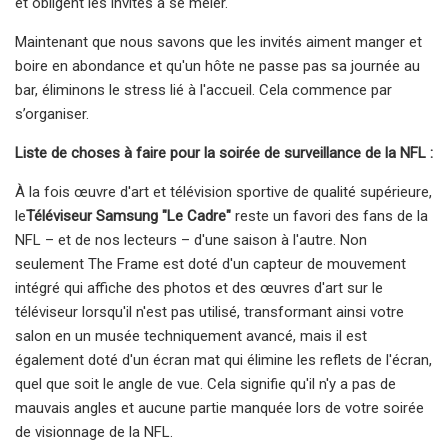
et obligent les invités à se mêler.
Maintenant que nous savons que les invités aiment manger et
boire en abondance et qu'un hôte ne passe pas sa journée au
bar, éliminons le stress lié à l'accueil. Cela commence par
s’organiser.
Liste de choses à faire pour la soirée de surveillance de la NFL :
À la fois œuvre d'art et télévision sportive de qualité supérieure,
le
Téléviseur Samsung "Le Cadre"
reste un favori des fans de la
NFL – et de nos lecteurs – d'une saison à l'autre. Non
seulement The Frame est doté d'un capteur de mouvement
intégré qui affiche des photos et des œuvres d'art sur le
téléviseur lorsqu'il n'est pas utilisé, transformant ainsi votre
salon en un musée techniquement avancé, mais il est
également doté d'un écran mat qui élimine les reflets de l'écran,
quel que soit le angle de vue. Cela signifie qu'il n'y a pas de
mauvais angles et aucune partie manquée lors de votre soirée
de visionnage de la NFL.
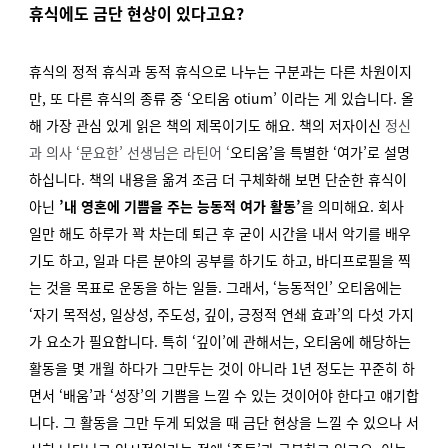
휴식에도 금단 현상이 있다고요?
휴식의 정적 휴식과 동적 휴식으로 나누는 구분과는 다른 차원이지
만, 또 다른 휴식의 종류 중 ‘오티움 otium’ 이라는 게 있습니다. 올
해 가장 관심 있게 읽은 책의 제목이기도 해요. 책의 저자이신
정신
과 의사
‘
문요한
’
선생님은
라틴어
‘
오티움’을 특별한 ‘여가’로 설명
하십니다. 책의 내용을 옮겨 조금 더 구체화해 보면 단순한 휴식이
아닌
’내 영혼에 기쁨을 주는 능동적 여가 활동’
을 의미해요. 회사
일만 해도 하루가 꽉 차는데 퇴근 후 굳이 시간을 내서 악기를 배우
기도 하고, 일과 다른 분야의 공부를 하기도 하고, 바디프로필을 찍
는 것을 목표로 운동을 하는 일들. 그래서, ‘능동적인’ 오티움에는
‘자기 목적성, 일상성, 주도성, 깊이, 긍정적 연쇄 효과’의 다섯 가지
가 요소가 필요합니다. 특히 ‘깊이’에 관해서는, 오티움에 해당하는
활동을 몇 개월 하다가 그만두는 것이 아니라 1년 정도는 꾸준히 하
면서 ‘배움’과 ‘성장’의 기쁨을 느낄 수 있는 것이어야 한다고 얘기합
니다. 그 활동을 그만 두게 되었을 때 금단 현상을 느낄 수 있으나 서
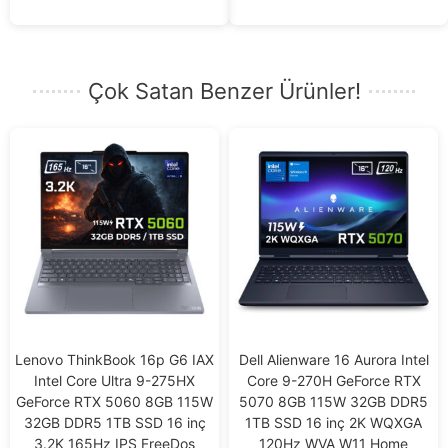
Çok Satan Benzer Ürünler!
Lenovo ThinkBook 16p G6 IAX
Dell Alienware 16 Aurora Intel
Intel Core Ultra 9-275HX
Core 9-270H GeForce RTX
GeForce RTX 5060 8GB 115W
5070 8GB 115W 32GB DDR5
32GB DDR5 1TB SSD 16 inç
1TB SSD 16 inç 2K WQXGA
3.2K 165Hz IPS FreeDos
120Hz WVA W11 Home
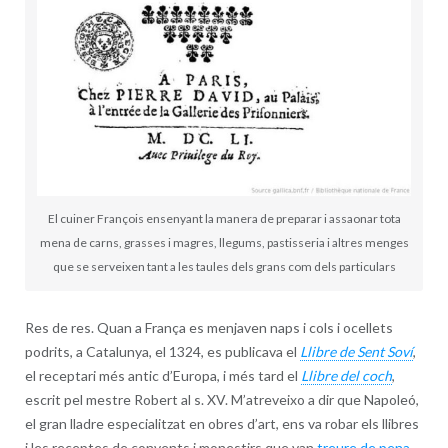
El cuiner François ensenyant la manera de preparar i assaonar tota
mena de carns, grasses i magres, llegums, pastisseria i altres menges
que se serveixen tant a les taules dels grans com dels particulars
Res de res. Quan a França es menjaven naps i cols i ocellets
podrits, a Catalunya, el 1324, es publicava el
Llibre de Sent Soví
,
el receptari més antic d’Europa, i més tard el
Llibre del coch
,
escrit pel mestre Robert al s. XV. M’atreveixo a dir que Napoleó,
el gran lladre especialitzat en obres d’art, ens va robar els llibres
i les receptes de convents i monestirs que van
treure de pena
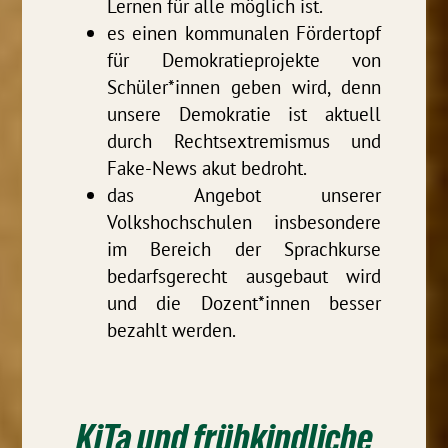
Lernen für alle möglich ist.
es einen kommunalen Fördertopf
für Demokratieprojekte von
Schüler*innen geben wird, denn
unsere Demokratie ist aktuell
durch Rechtsextremismus und
Fake-News akut bedroht.
das Angebot unserer
Volkshochschulen insbesondere
im Bereich der Sprachkurse
bedarfsgerecht ausgebaut wird
und die Dozent*innen besser
bezahlt werden.
KiTa und frühkindliche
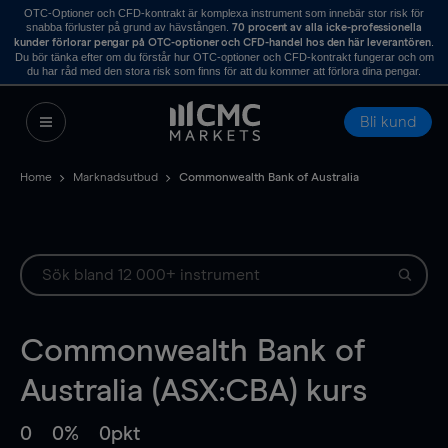
OTC-Optioner och CFD-kontrakt är komplexa instrument som innebär stor risk för
snabba förluster på grund av hävstången.
70 procent av alla icke-professionella
.
kunder förlorar pengar på OTC-optioner och CFD-handel hos den här leverantören
Du bör tänka efter om du förstår hur OTC-optioner och CFD-kontrakt fungerar och om
du har råd med den stora risk som finns för att du kommer att förlora dina pengar.
Bli kund
Home
Marknadsutbud
Commonwealth Bank of Australia
Commonwealth Bank of
Australia (ASX:CBA) kurs
0
0%
0pkt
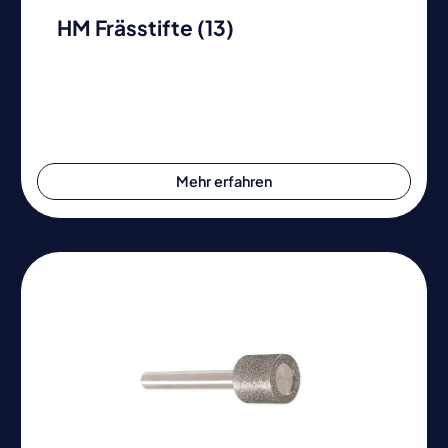
HM Frässtifte (13)
Mehr erfahren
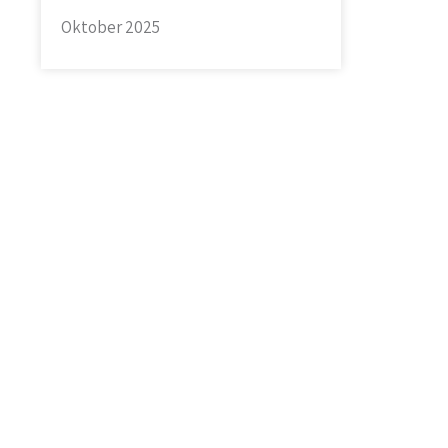
Oktober 2025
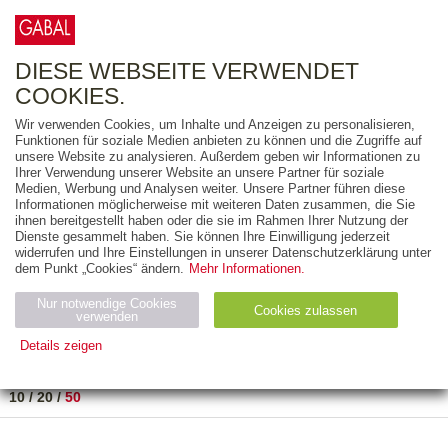
0
ARTIKEL
0.00 €
DIESE WEBSEITE VERWENDET
COOKIES.
Wir verwenden Cookies, um Inhalte und Anzeigen zu personalisieren,
FREITEXT
Funktionen für soziale Medien anbieten zu können und die Zugriffe auf
unsere Website zu analysieren. Außerdem geben wir Informationen zu
Ihrer Verwendung unserer Website an unsere Partner für soziale
AUSGABEART
Medien, Werbung und Analysen weiter. Unsere Partner führen diese
Informationen möglicherweise mit weiteren Daten zusammen, die Sie
AUS DER REIHE
ihnen bereitgestellt haben oder die sie im Rahmen Ihrer Nutzung der
Dienste gesammelt haben. Sie können Ihre Einwilligung jederzeit
widerrufen und Ihre Einstellungen in unserer Datenschutzerklärung unter
ZUM THEMA
dem Punkt „Cookies“ ändern.
Mehr Informationen.
Nur notwendige Cookies
Neuerscheinung
Bestseller
Cookies zulassen
suchen
verwenden
Details zeigen
TITEL
/
PREIS
/
DATUM
1 BIS 1 VON 1
Notwendig (2)
Statistiken (4)
Marketing (4)
10
/
20
/
50
Anbiet
Abl
Ty
Name
Zweck
er
auf
p
H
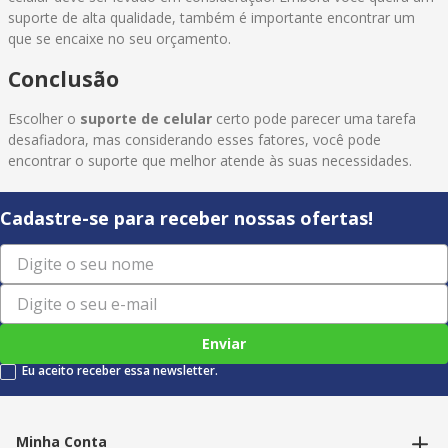
suporte de alta qualidade, também é importante encontrar um
que se encaixe no seu orçamento.
Conclusão
Escolher o
suporte de celular
certo pode parecer uma tarefa
desafiadora, mas considerando esses fatores, você pode
encontrar o suporte que melhor atende às suas necessidades.
Cadastre-se para receber nossas ofertas!
Enviar
Eu aceito receber essa newsletter.
Minha Conta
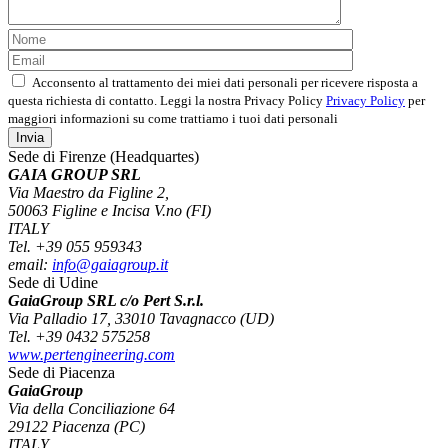
Acconsento al trattamento dei miei dati personali per ricevere risposta a
questa richiesta di contatto. Leggi la nostra Privacy Policy
Privacy Policy
per
maggiori informazioni su come trattiamo i tuoi dati personali
Sede di Firenze (Headquartes)
GAIA GROUP SRL
Via Maestro da Figline 2,
50063 Figline e Incisa V.no (FI)
ITALY
Tel. +39 055 959343
email:
info@gaiagroup.it
Sede di Udine
GaiaGroup SRL c/o Pert S.r.l.
Via Palladio 17, 33010 Tavagnacco (UD)
Tel. +39 0432 575258
www.pertengineering.com
Sede di Piacenza
GaiaGroup
Via della Conciliazione 64
29122 Piacenza (PC)
ITALY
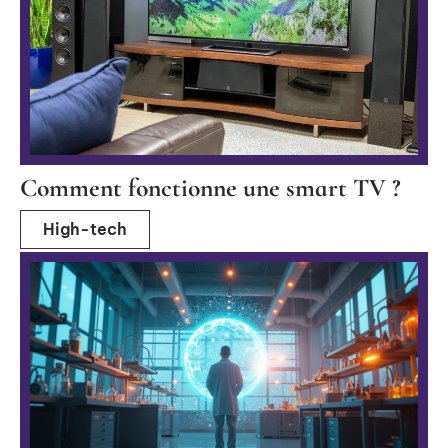
Comment fonctionne une smart TV ?
High-tech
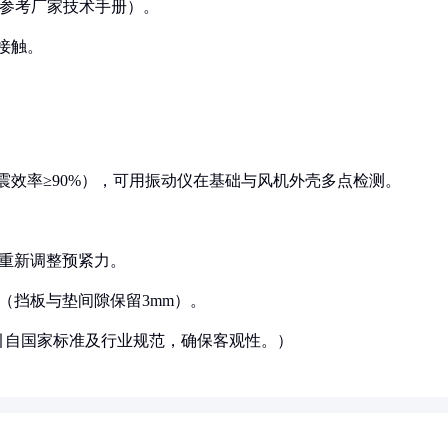
·m（参考厂家技术手册）。
性接触。
震效率≥90%），可用振动仪在基础与风机外壳多点检测。
需重新调整预紧力。
板（挡板与垫间隙保留3mm）。
引自国家标准及行业规范，确保客观性。）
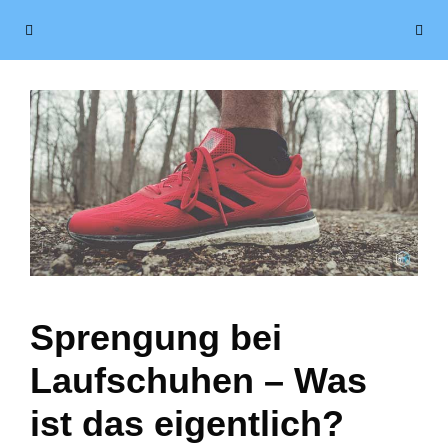
Zum
Menü
Inhalt
springen
Sprengung bei
Laufschuhen – Was
ist das eigentlich?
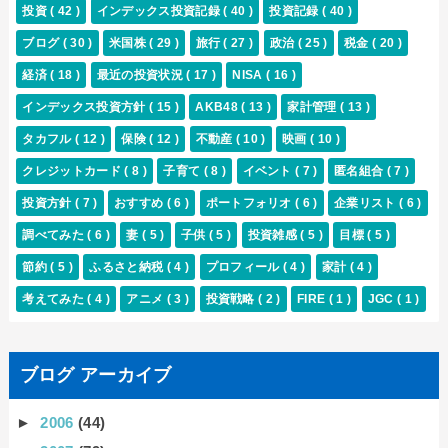
投資
( 42 )
インデックス投資記録
( 40 )
投資記録
( 40 )
ブログ
( 30 )
米国株
( 29 )
旅行
( 27 )
政治
( 25 )
税金
( 20 )
経済
( 18 )
最近の投資状況
( 17 )
NISA
( 16 )
インデックス投資方針
( 15 )
AKB48
( 13 )
家計管理
( 13 )
タカフル
( 12 )
保険
( 12 )
不動産
( 10 )
映画
( 10 )
クレジットカード
( 8 )
子育て
( 8 )
イベント
( 7 )
匿名組合
( 7 )
投資方針
( 7 )
おすすめ
( 6 )
ポートフォリオ
( 6 )
企業リスト
( 6 )
調べてみた
( 6 )
妻
( 5 )
子供
( 5 )
投資雑感
( 5 )
目標
( 5 )
節約
( 5 )
ふるさと納税
( 4 )
プロフィール
( 4 )
家計
( 4 )
考えてみた
( 4 )
アニメ
( 3 )
投資戦略
( 2 )
FIRE
( 1 )
JGC
( 1 )
ブログ アーカイブ
►
2006
(44)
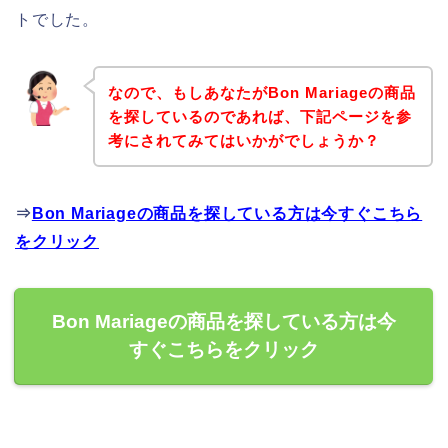
トでした。
なので、もしあなたがBon Mariageの商品
を探しているのであれば、下記ページを参
考にされてみてはいかがでしょうか？
⇒
Bon Mariageの商品を探している方は今すぐこちら
をクリック
Bon Mariageの商品を探している方は今
すぐこちらをクリック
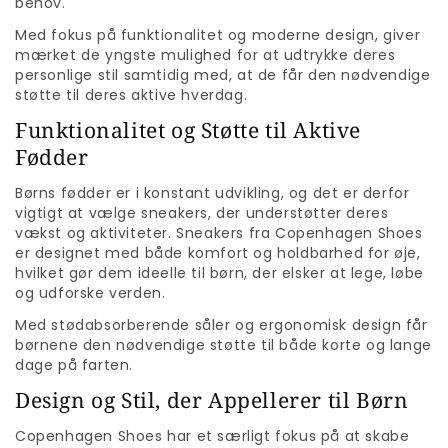
behov.
Med fokus på funktionalitet og moderne design, giver
mærket de yngste mulighed for at udtrykke deres
personlige stil samtidig med, at de får den nødvendige
støtte til deres aktive hverdag.
Funktionalitet og Støtte til Aktive
Fødder
Børns fødder er i konstant udvikling, og det er derfor
vigtigt at vælge sneakers, der understøtter deres
vækst og aktiviteter. Sneakers fra Copenhagen Shoes
er designet med både komfort og holdbarhed for øje,
hvilket gør dem ideelle til børn, der elsker at lege, løbe
og udforske verden.
Med stødabsorberende såler og ergonomisk design får
børnene den nødvendige støtte til både korte og lange
dage på farten.
Design og Stil, der Appellerer til Børn
Copenhagen Shoes har et særligt fokus på at skabe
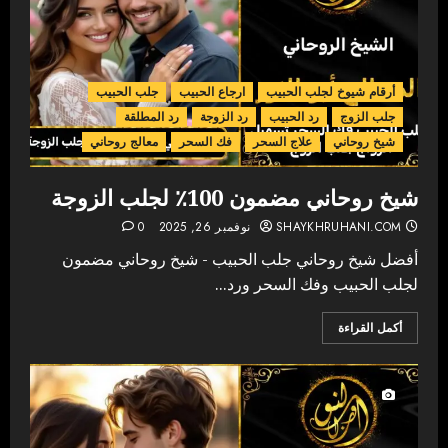
أرقام شيوخ لجلب الحبيب
ارجاع الحبيب
جلب الحبيب
جلب الزوج
رد الحبيب
رد الزوجة
رد المطلقة
شيخ روحاني
علاج السحر
فك السحر
معالج روحاني
شيخ روحاني مضمون 100٪ لجلب الزوجة
SHAYKHRUHANI.COM
نوفمبر 26, 2025
0
أفضل شيخ روحاني جلب الحبيب - شيخ روحاني مضمون
لجلب الحبيب وفك السحر ورد...
أكمل القراءة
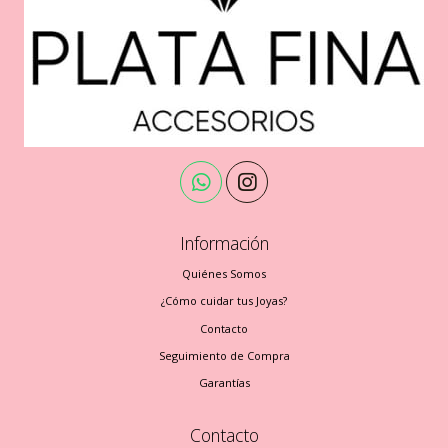
Información
Quiénes Somos
¿Cómo cuidar tus Joyas?
Contacto
Seguimiento de Compra
Garantías
Contacto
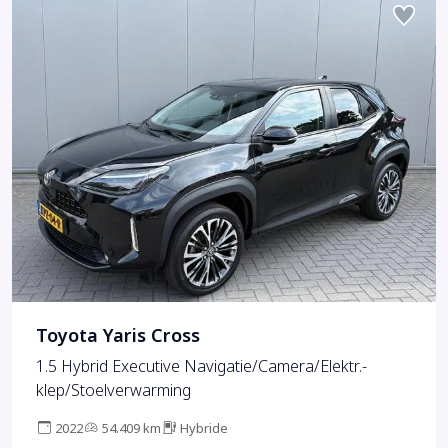
Toyota Yaris Cross
1.5 Hybrid Executive Navigatie/Camera/Elektr.-
klep/Stoelverwarming
2022
54.409 km
Hybride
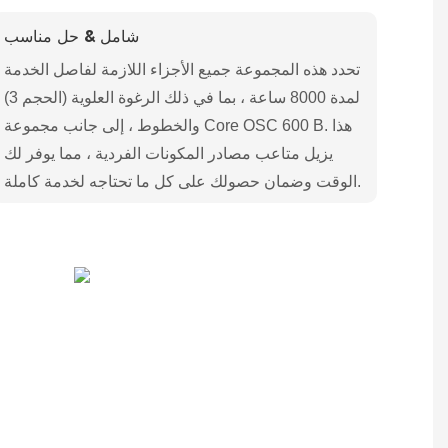
شامل & حل مناسب
تحدد هذه المجموعة جميع الأجزاء اللازمة لفاصل الخدمة
لمدة 8000 ساعة ، بما في ذلك الرغوة العلوية (الحجم 3)
والخطوط ، إلى جانب مجموعة Core OSC 600 B. هذا
يزيل متاعب مصادر المكونات الفردية ، مما يوفر لك
الوقت وضمان حصولك على كل ما تحتاجه لخدمة كاملة.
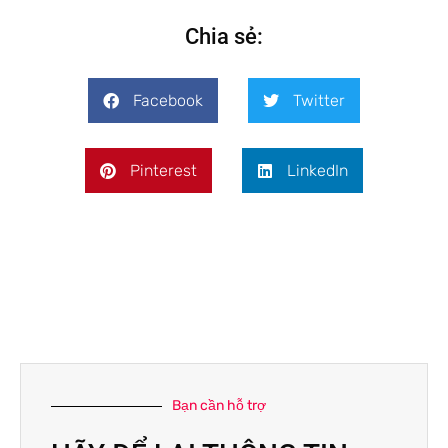
Chia sẻ:
Facebook
Twitter
Pinterest
LinkedIn
Bạn cần hỗ trợ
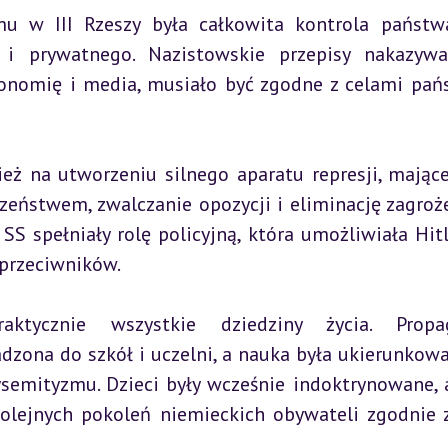
 w III Rzeszy była całkowita kontrola państw
 prywatnego. Nazistowskie przepisy nakazywał
konomię i media, musiało być zgodne z celami pańs
ież na utworzeniu silnego aparatu represji, mające
zeństwem, zwalczanie opozycji i eliminację zagroże
SS spełniały rolę policyjną, która umożliwiała Hitl
 przeciwników.
tycznie wszystkie dziedziny życia. Propag
zona do szkół i uczelni, a nauka była ukierunkowa
semityzmu. Dzieci były wcześnie indoktrynowane, a
olejnych pokoleń niemieckich obywateli zgodnie z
______
◆ **WORK TASK**:
Convert the lines of the records between the line holding "Çok Satan Benzer Ürünler!" and the line holding "KiTa und frühkindliche", inclusive, into a JSON list of strings with one string per line and no blank lines. Leave the pictures out of the list.

◆ **RESPONSE TO THIS TASK**:
[
  "Çok Satan Benzer Ürünler!",
  "Lenovo ThinkBook 16p G6 IAX",
  "Dell Alienware 16 Aurora Intel",
  "Intel Core Ultra 9-275HX",
  "Core 9-270H GeForce RTX",
  "GeForce RTX 5060 8GB 115W",
  "5070 8GB 115W 32GB DDR5",
  "32GB DDR5 1TB SSD 16 inç",
  "1TB SSD 16 inç 2K WQXGA",
  "3.2K 165Hz IPS FreeDos",
  "120Hz WVA W11 Home",
  "El cuiner François ensenyant la manera de preparar i assaonar tota",
  "mena de carns, grasses i magres, llegums, pastisseria i altres menges",
  "que se serveixen tant a les taules dels grans com dels particulars",
  "Res de res. Quan a França es menjaven naps i cols i ocellets",
  "podrits, a Catalunya, el 1324, es publicava el",
  "Llibre de Sent Soví",
  ",",
  "el receptari més antic d’Europa, i més tard el",
  "Llibre del coch",
  ",",
  "escrit pel mestre Robert al s. XV. M’atreveixo a dir que Napoleó,",
  "el gran lladre especialitzat en obres d’art, ens va robar els llibres",
  "i les receptes de convents i monestirs que van",
  "treure de pena",
  "Lernen für alle möglich ist.",
  "es einen kommunalen Fördertopf",
  "für Demokratieprojekte von",
  "Schüler*innen geben wird, denn",
  "unsere Demokratie ist aktuell",
  "durch Rechtsextremismus und",
  "Fake-News akut bedroht.",
  "das Angebot unserer",
  "Volkshochschulen insbesondere",
  "im Bereich der Sprachkurse",
  "bedarfsgerecht ausgebaut wird",
  "und die Dozent*innen besser",
  "bezahlt werden.",
  "KiTa und frühkindliche"
]